Il giorno dopo Oskar è a scuola. Al banco. “Oskar, cerca di capire. Sei sospeso. Devi andare a casa”, gli dice il prof. Liebenwerds. Non si muove. “Se non vai a casa, ci costringi a chiamare la polizia”, aggiunge la preside. Oskar non si stacca dal banco. La madre non risponde al telefono. La classe è vuota. Un interminabile giorno. È il crepuscolo. Piove. La Novak si chiude dentro con Oskar, per difenderlo dalla preside e dai due docenti che hanno perso la pazienza. Inizia a correggere i compiti. Si capisce che vuole bene al ragazzo. Oskar tira fuori dallo zainetto il cubo di Rubik. Muove i quadratini rapidamente, in pochi secondi mostra i lati del cubo con i diversi colori. Oskar pur sapendo che la madre ha rubato cerca di farsi perdonare dalla scuola, da chi ha fiducia in lui. Dalla Novak. È sera. Due poliziotti lo portano via con la sedia, alzandolo verso il cielo in un solenne procedere surreale, da Miracolo a Milano.

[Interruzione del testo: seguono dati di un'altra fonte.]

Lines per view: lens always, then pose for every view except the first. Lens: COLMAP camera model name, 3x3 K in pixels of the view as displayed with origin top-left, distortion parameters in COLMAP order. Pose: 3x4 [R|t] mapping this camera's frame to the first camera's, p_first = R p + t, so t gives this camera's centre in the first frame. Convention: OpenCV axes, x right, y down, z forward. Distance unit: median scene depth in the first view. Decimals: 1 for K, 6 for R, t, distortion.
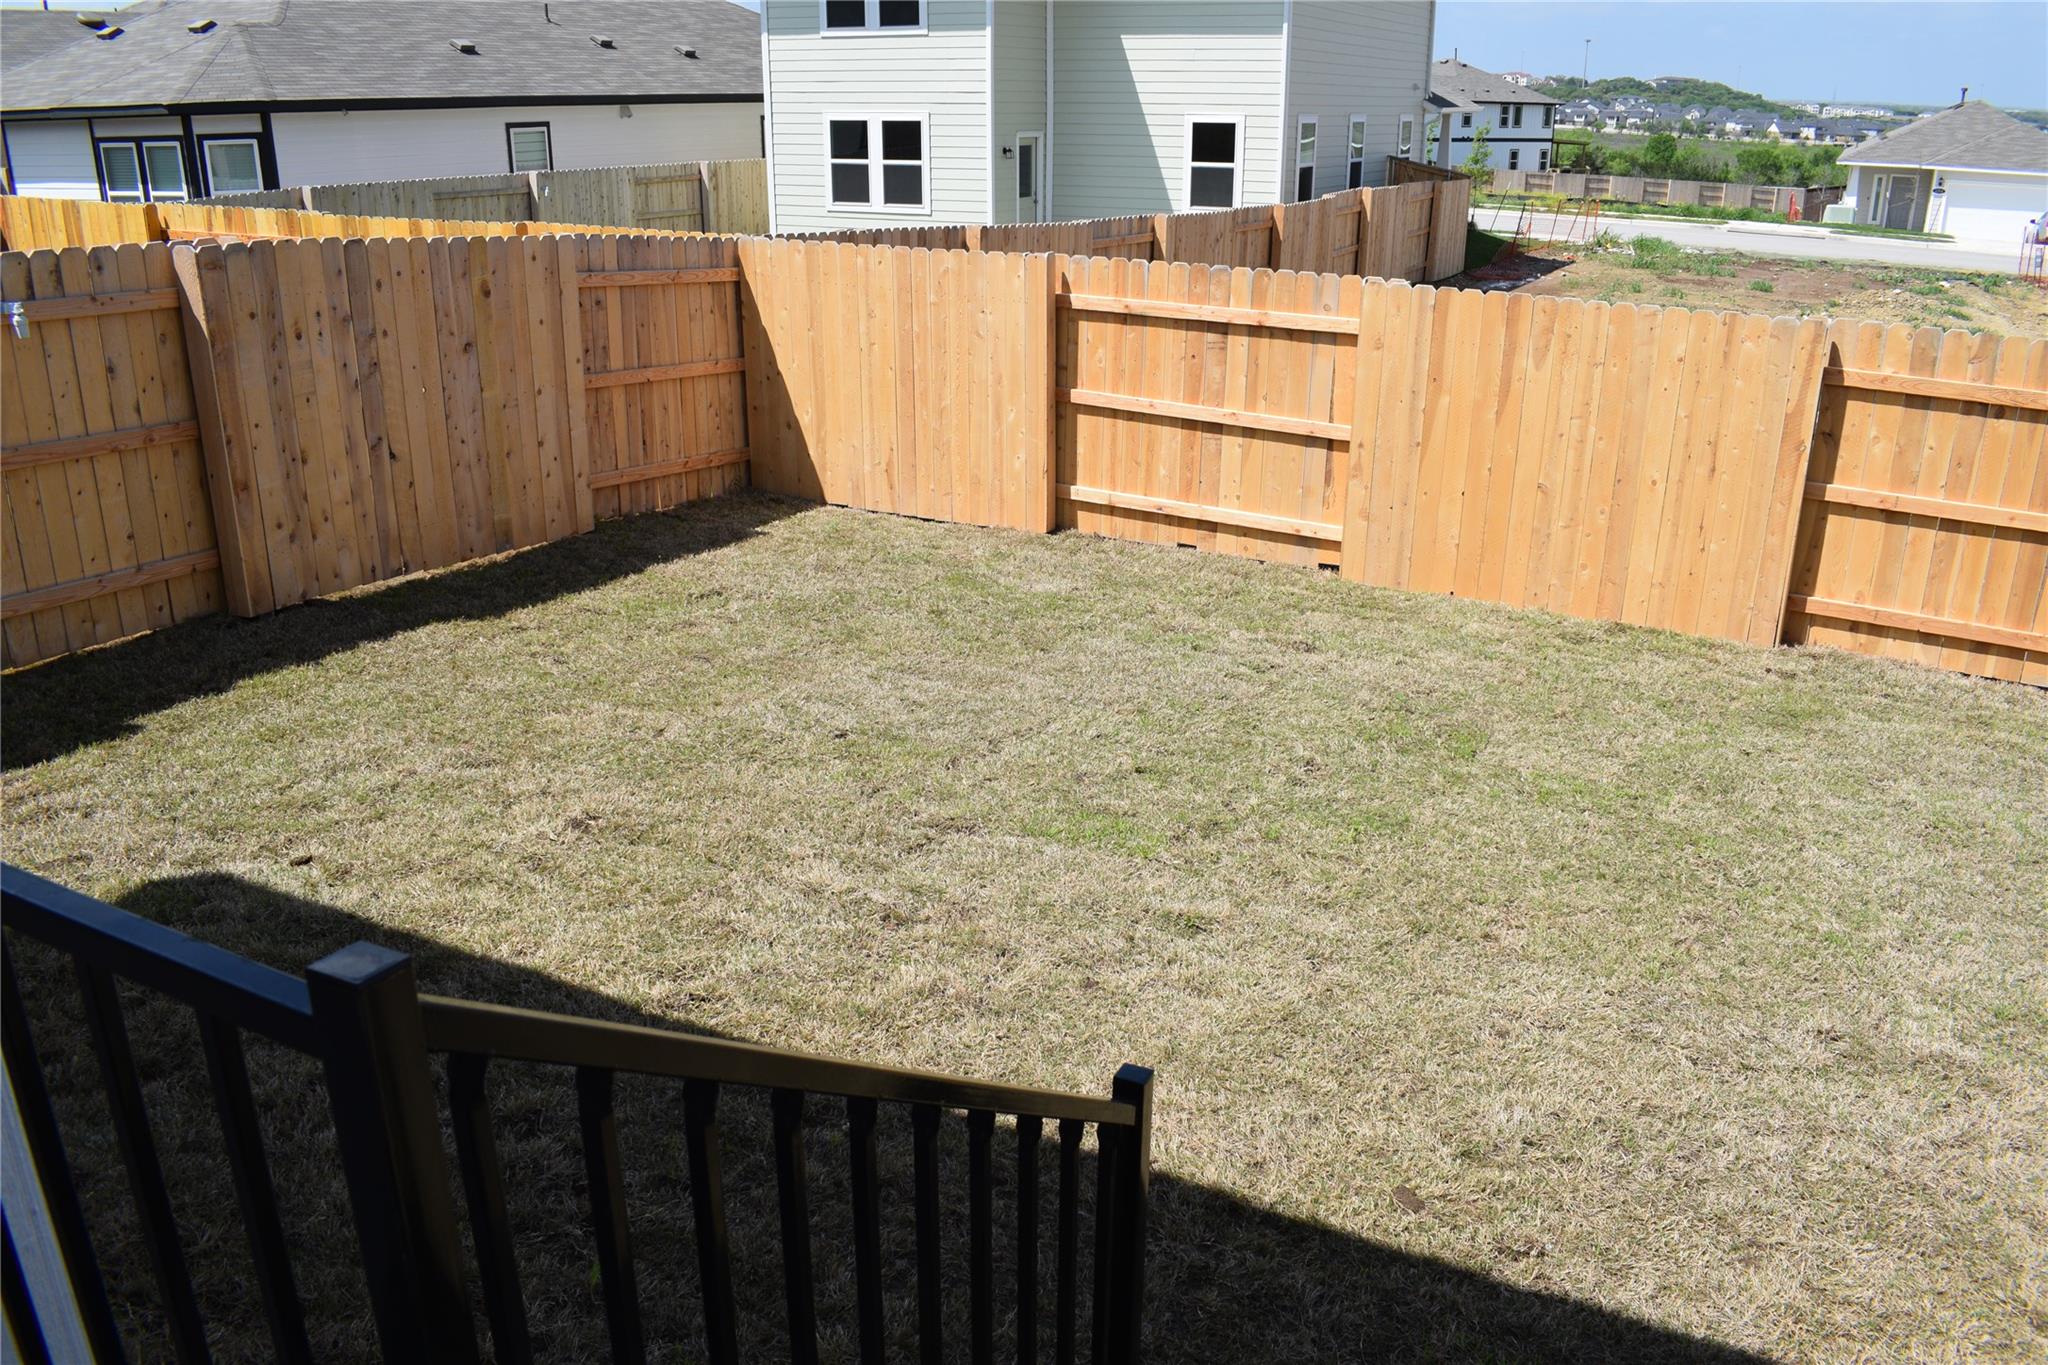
lens RADIAL K [[1610.6, 0, 1036.6], [0, 1610.6, 692.3], [0, 0, 1]] dist [-0.097642, 0.019239]
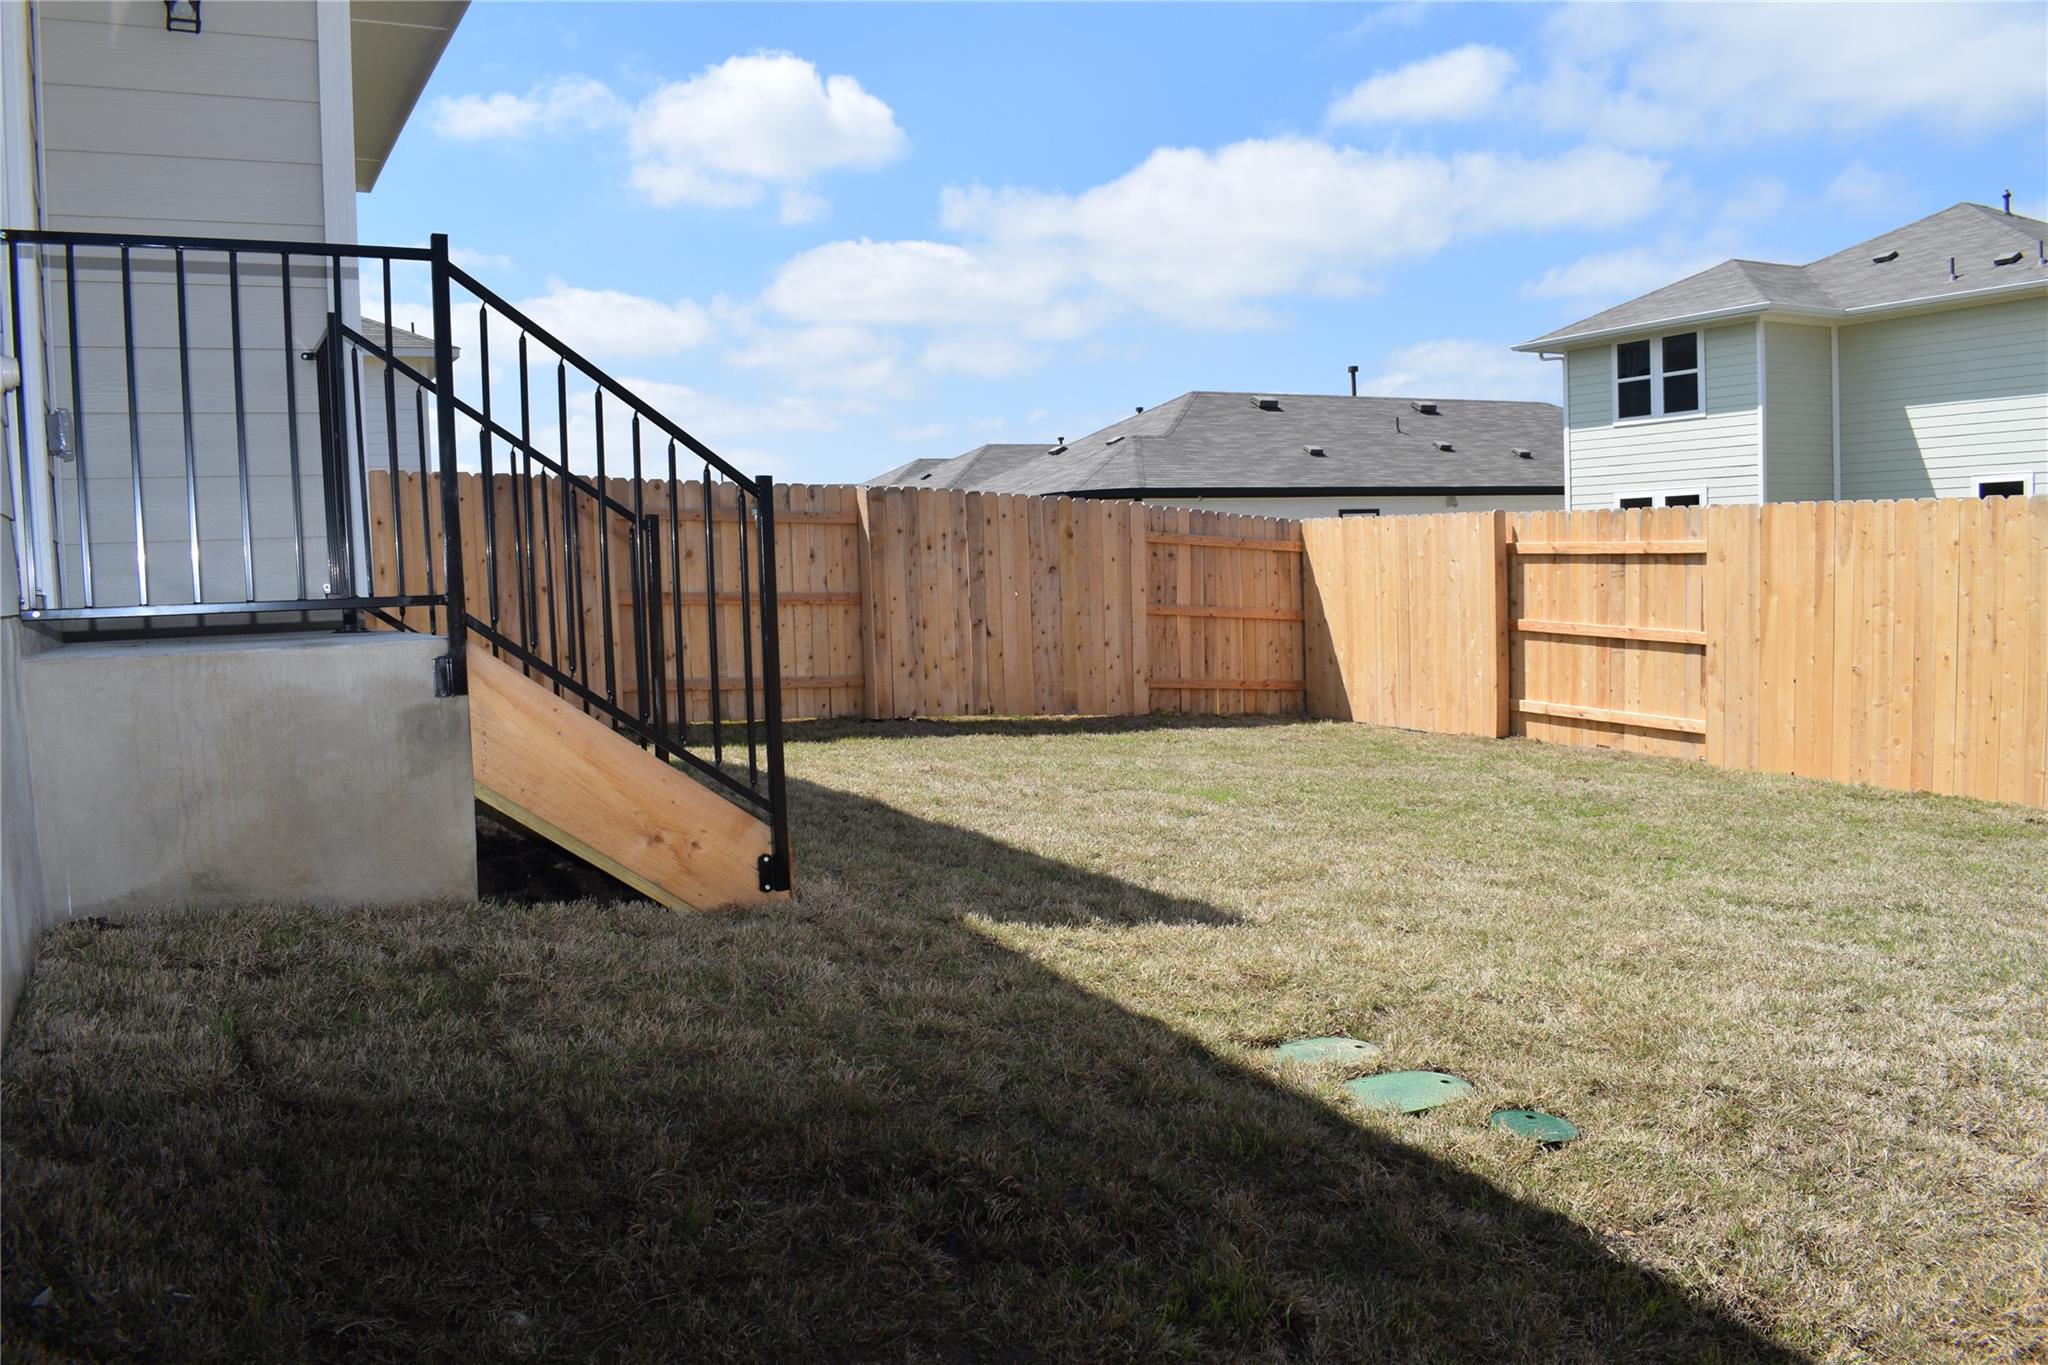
lens RADIAL K [[1610.6, 0, 1036.0], [0, 1610.6, 691.7], [0, 0, 1]] dist [-0.097642, 0.019239]
pose [[0.827003, 0.011164, -0.562087, 0.473885], [-0.160963, 0.962650, -0.217706, 0.221535], [0.538662, 0.270519, 0.797911, -0.178727]]
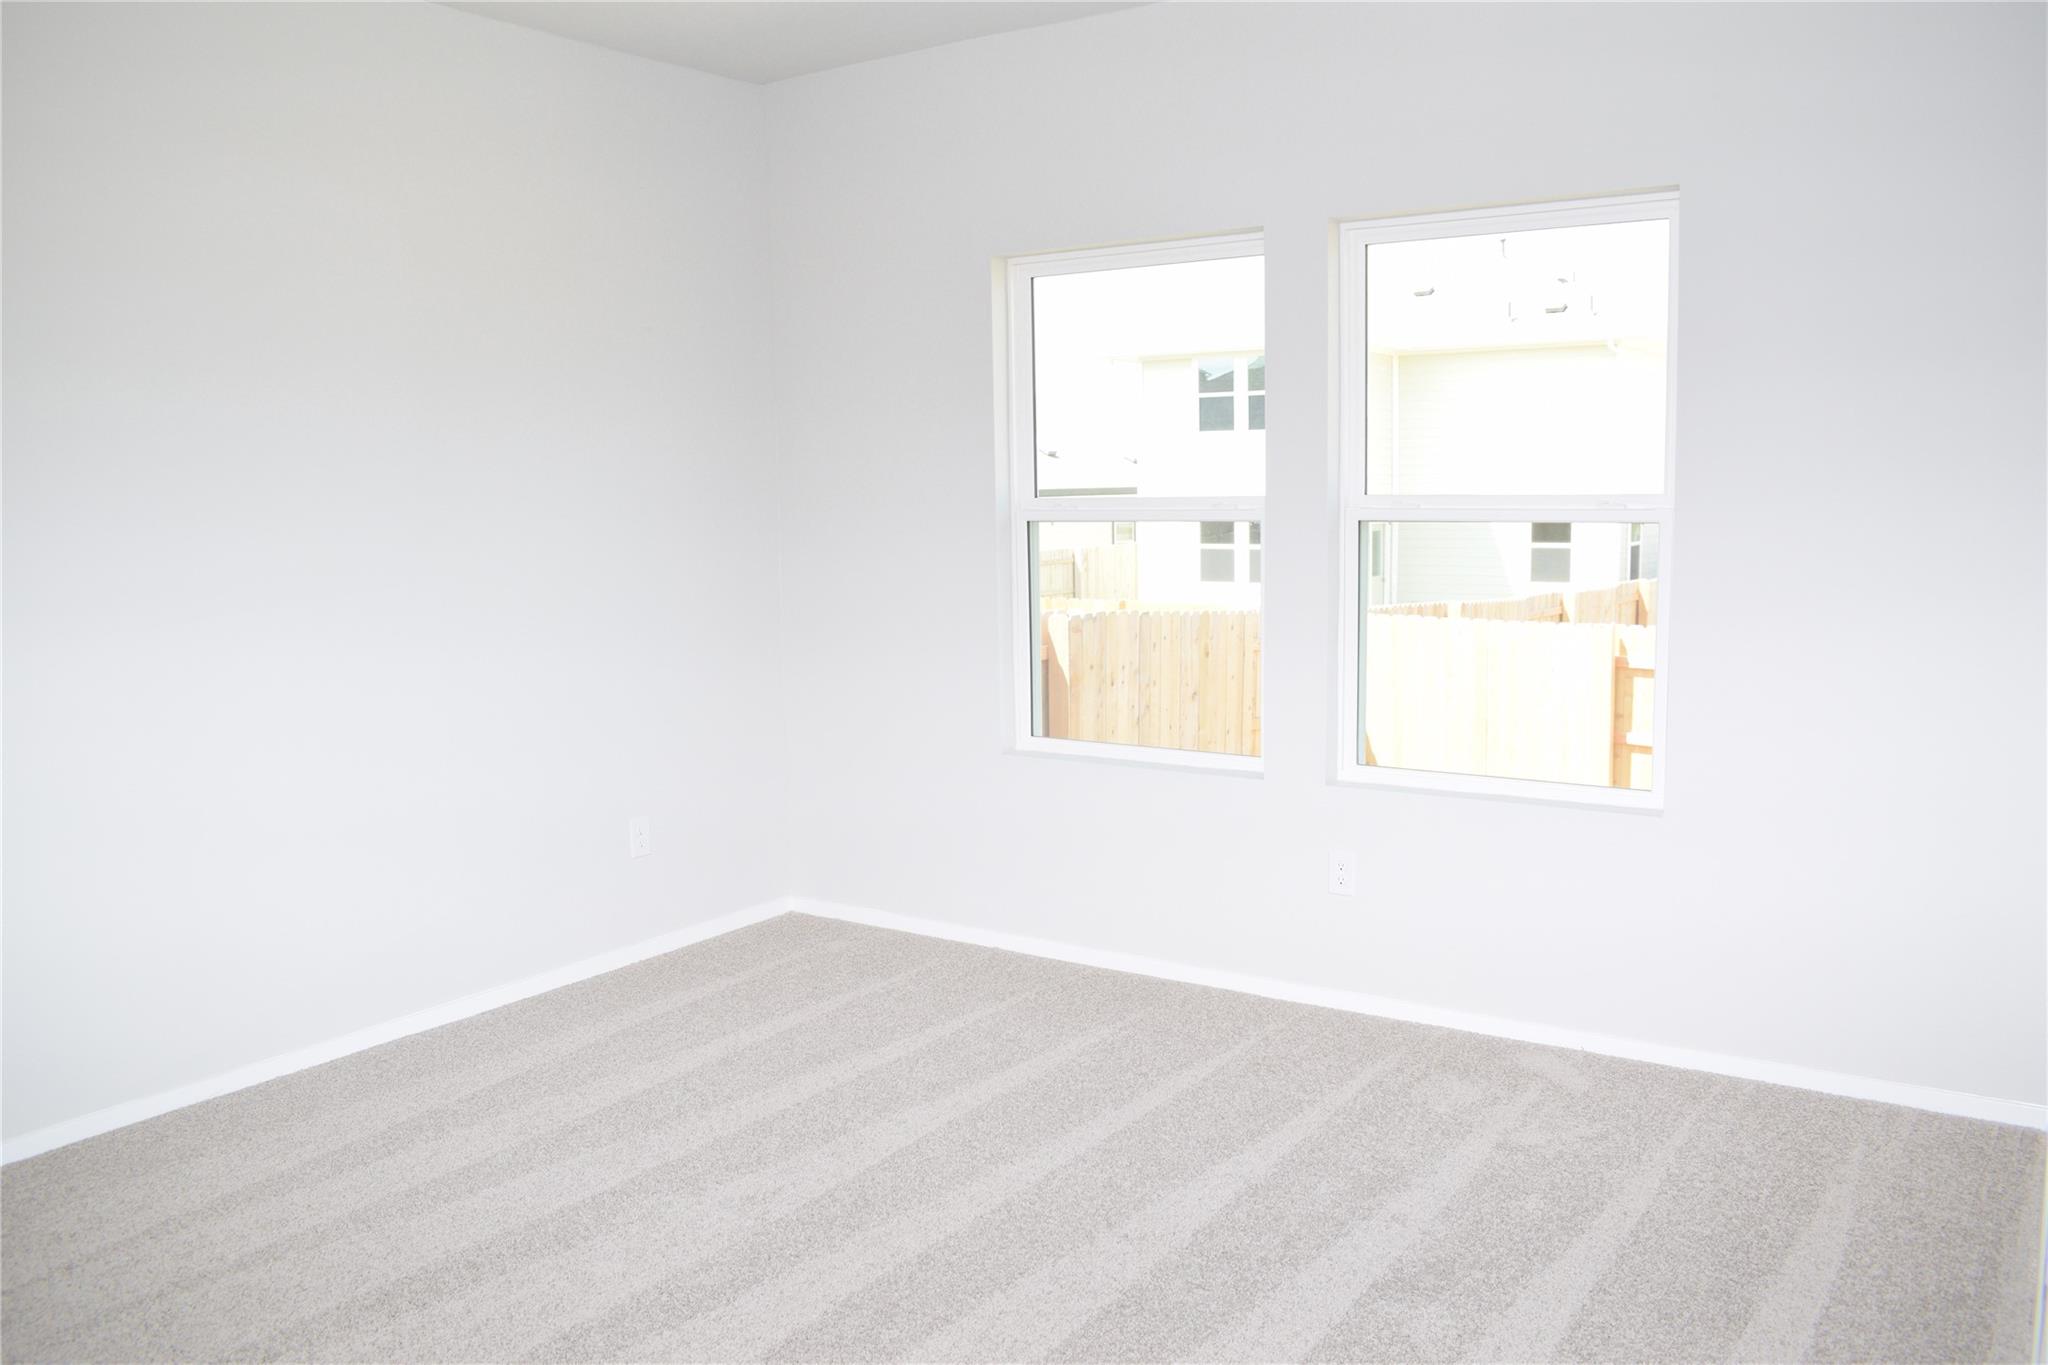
lens RADIAL K [[1610.6, 0, 1028.9], [0, 1610.6, 682.1], [0, 0, 1]] dist [-0.097642, 0.019239]
pose [[0.991335, -0.006489, -0.131198, -0.319502], [-0.024249, 0.972574, -0.231326, 0.075485], [0.129101, 0.232503, 0.963989, -0.272272]]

Il “garbuglio” scolastico del turco Ilker Çatak, un “pasticciaccio” che rimane insoluto, alla Carlo Emilio Gadda (lì un cadavere; qui il simbolico cadavere è la “cattiva” educazione degli adulti: preside, docenti, genitori lontani dalla verità e dalla vera comunicazione), è forse uno dei racconti più riusciti sul binomio “scuola-cinema” di area tedesca. (Ad un certo punto sulla lavagna ci sono disegni e scarabocchi che alludono a L’angelo azzurro di Josef Von Sternberg).

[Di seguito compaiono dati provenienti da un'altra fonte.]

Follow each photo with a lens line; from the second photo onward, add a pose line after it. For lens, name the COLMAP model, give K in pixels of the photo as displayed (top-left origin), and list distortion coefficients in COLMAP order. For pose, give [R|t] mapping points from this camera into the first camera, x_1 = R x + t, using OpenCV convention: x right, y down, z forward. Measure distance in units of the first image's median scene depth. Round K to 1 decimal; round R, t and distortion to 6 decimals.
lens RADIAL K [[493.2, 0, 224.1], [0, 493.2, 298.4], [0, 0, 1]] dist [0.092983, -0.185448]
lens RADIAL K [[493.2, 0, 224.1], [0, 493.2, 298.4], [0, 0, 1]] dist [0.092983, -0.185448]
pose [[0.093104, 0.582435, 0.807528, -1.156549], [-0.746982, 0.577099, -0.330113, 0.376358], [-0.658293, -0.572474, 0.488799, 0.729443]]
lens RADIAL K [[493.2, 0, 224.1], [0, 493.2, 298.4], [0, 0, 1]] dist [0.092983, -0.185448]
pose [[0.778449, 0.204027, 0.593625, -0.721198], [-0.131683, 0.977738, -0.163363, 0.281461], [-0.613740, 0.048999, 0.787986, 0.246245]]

La scelta registica della camera incollata ai personaggi e in continuo movimento, con quei back-travelling a precedere le rapide camminate della Novak lungo i corridoi, ci rimanda al Laurent Cantet di La classe. Seppur non limato nella sceneggiatura (i ragazzi sono bravi nello spiegare l’eclissi secondo Talete, ma il giorno dopo confondono astrologia con astronomia) il film presenta il tema della disonestà educativa e intellettuale con estrema chiarezza. Sul piano della ricostruzione documentaria del sistema educativo tedesco non ci sfugge l’inesperienza della preside che chiede ai minori di svuotare il portafoglio e sentenziare sulla colpevolezza di un minore con grave sufficienza. Auguriamoci sia solo una variante creativa.